Once the images are removed, repeat all of the entries exactly.
(Available records begins)
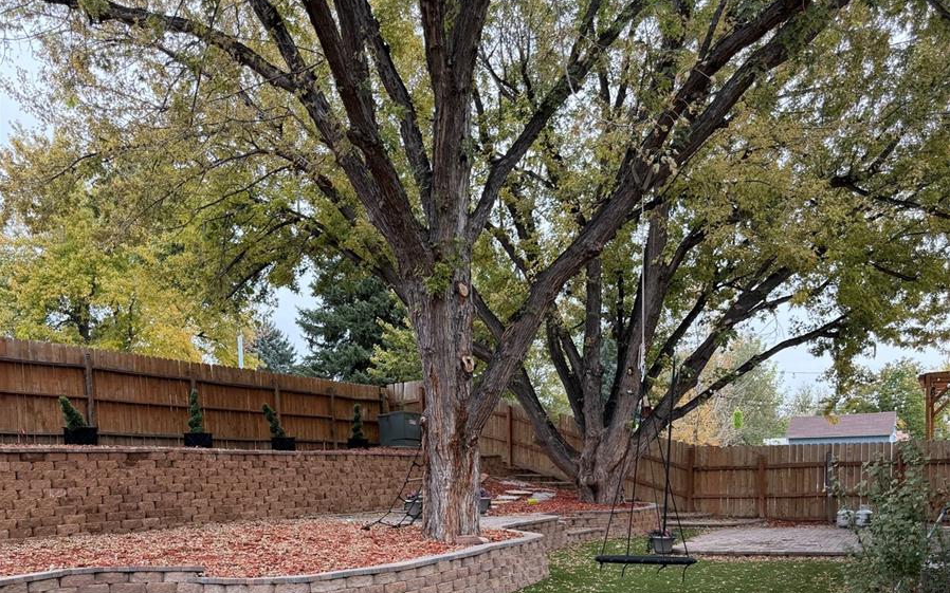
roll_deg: +3.1
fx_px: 880
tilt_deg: -1.9
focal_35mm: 34
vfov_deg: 35.0
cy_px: 538
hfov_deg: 56.7
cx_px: 475
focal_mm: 6.76
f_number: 1.78
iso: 100
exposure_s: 1/979
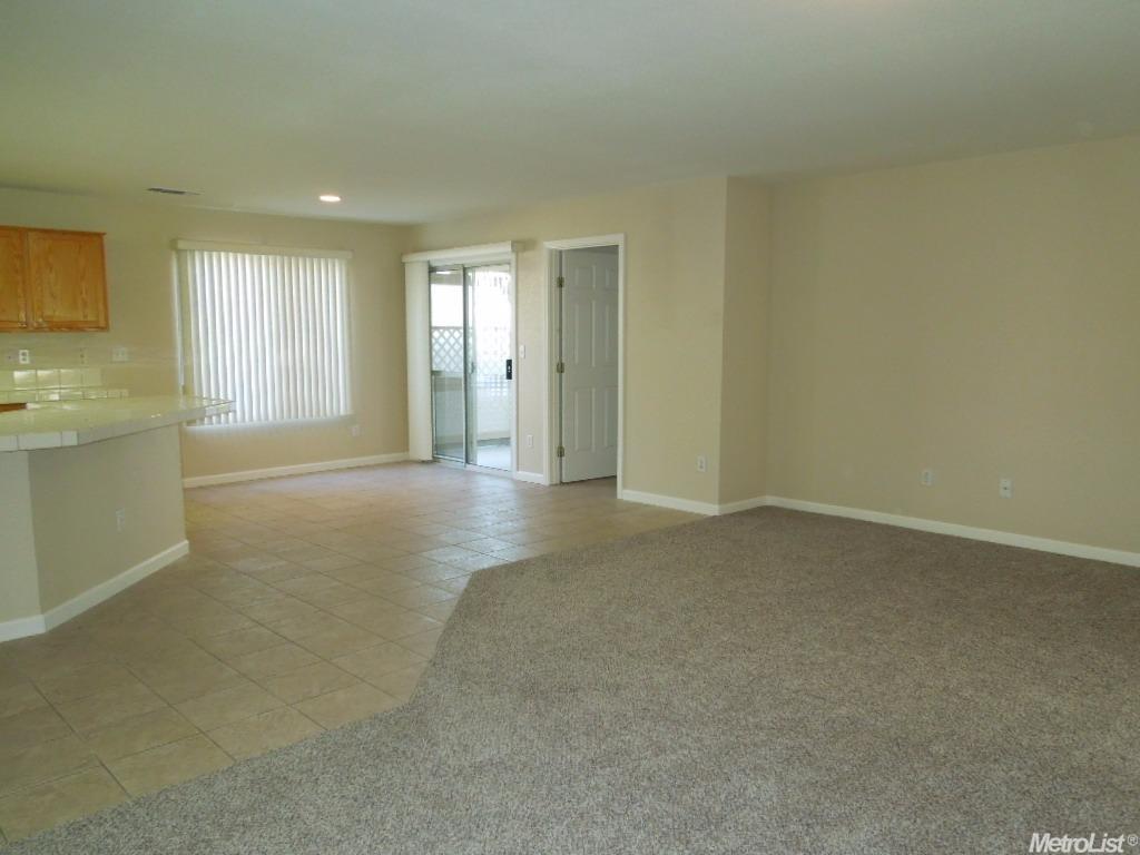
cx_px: 570
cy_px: 428
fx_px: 823
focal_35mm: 25
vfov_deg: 54.9
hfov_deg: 69.4
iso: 360
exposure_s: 1/40
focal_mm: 4.5
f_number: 3.3
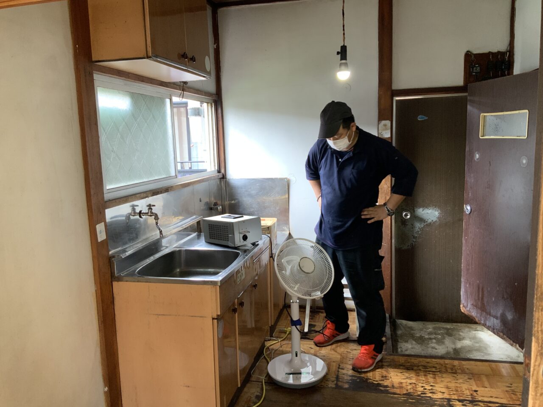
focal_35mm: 29
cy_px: 204
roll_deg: +2.9
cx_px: 272
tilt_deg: -7.2
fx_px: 455
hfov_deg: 61.7
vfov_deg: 48.2
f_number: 1.8
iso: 80
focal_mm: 3
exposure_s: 1/60
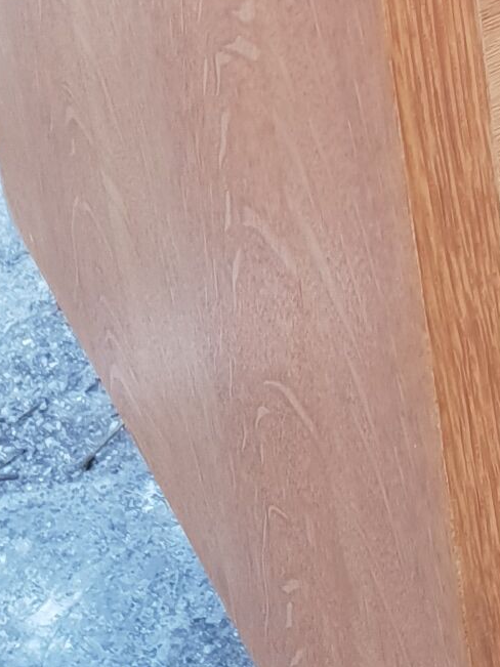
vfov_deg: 14.8
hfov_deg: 11.7
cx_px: 966
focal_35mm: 115
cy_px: -569
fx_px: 2216
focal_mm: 4.3
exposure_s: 1/50
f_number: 2.4
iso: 64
(Available records ends)
Output below =
roll_deg: +3.1
fx_px: 880
tilt_deg: -1.9
focal_35mm: 34
vfov_deg: 35.0
cy_px: 538
hfov_deg: 56.7
cx_px: 475
focal_mm: 6.76
f_number: 1.78
iso: 100
exposure_s: 1/979
cx_px: 570
cy_px: 428
fx_px: 823
focal_35mm: 25
vfov_deg: 54.9
hfov_deg: 69.4
iso: 360
exposure_s: 1/40
focal_mm: 4.5
f_number: 3.3
focal_35mm: 29
cy_px: 204
roll_deg: +2.9
cx_px: 272
tilt_deg: -7.2
fx_px: 455
hfov_deg: 61.7
vfov_deg: 48.2
f_number: 1.8
iso: 80
focal_mm: 3
exposure_s: 1/60
vfov_deg: 14.8
hfov_deg: 11.7
cx_px: 966
focal_35mm: 115
cy_px: -569
fx_px: 2216
focal_mm: 4.3
exposure_s: 1/50
f_number: 2.4
iso: 64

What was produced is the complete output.